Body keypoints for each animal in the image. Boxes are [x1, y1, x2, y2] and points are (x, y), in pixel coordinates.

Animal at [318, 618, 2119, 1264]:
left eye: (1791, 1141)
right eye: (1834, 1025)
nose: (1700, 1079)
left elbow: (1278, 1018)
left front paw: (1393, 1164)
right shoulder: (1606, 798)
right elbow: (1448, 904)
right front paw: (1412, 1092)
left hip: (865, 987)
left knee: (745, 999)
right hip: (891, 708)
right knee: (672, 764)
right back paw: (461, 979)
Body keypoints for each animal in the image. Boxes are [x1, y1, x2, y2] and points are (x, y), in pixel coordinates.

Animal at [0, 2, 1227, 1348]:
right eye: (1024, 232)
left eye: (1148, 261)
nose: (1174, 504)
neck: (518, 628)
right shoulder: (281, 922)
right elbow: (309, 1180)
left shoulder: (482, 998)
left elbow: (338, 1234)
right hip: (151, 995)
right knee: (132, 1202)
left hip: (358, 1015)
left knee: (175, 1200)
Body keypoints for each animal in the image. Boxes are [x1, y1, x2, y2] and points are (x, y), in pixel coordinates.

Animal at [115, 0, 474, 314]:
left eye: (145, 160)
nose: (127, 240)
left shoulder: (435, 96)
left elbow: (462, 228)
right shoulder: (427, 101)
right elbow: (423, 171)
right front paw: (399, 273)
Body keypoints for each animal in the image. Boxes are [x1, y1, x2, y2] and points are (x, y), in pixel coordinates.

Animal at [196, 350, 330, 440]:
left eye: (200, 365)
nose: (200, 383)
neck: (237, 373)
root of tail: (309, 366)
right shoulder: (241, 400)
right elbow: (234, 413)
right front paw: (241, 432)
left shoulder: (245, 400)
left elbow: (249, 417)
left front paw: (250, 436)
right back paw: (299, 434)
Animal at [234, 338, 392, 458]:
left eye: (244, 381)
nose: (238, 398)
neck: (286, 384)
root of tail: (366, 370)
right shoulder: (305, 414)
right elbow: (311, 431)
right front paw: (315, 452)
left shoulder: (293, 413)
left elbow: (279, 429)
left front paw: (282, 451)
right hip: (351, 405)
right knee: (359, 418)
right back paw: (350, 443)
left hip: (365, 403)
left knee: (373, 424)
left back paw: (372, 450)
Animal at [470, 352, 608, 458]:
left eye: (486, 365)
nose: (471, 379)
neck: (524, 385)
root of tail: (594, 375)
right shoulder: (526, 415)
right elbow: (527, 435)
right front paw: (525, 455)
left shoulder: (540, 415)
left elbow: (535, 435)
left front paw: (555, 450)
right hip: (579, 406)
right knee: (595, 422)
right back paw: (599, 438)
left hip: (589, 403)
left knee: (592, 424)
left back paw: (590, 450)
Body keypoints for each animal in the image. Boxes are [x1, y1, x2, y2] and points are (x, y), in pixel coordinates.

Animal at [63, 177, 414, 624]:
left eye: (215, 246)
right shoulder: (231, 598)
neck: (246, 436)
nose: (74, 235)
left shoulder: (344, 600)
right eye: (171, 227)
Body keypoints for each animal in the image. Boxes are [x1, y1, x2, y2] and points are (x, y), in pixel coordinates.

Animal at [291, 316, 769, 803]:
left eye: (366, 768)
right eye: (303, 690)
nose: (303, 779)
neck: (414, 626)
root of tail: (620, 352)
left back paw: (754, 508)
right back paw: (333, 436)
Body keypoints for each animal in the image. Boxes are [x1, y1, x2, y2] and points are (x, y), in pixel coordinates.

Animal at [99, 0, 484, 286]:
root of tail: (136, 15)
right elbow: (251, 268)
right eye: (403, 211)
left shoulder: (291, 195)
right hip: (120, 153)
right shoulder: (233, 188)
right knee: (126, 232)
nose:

□ □ □

About this exercise
Reproduce each line from the data that has "root" in it.

Reply to the task
root of tail: (309, 366)
root of tail: (366, 370)
root of tail: (594, 375)
root of tail: (620, 352)
root of tail: (136, 15)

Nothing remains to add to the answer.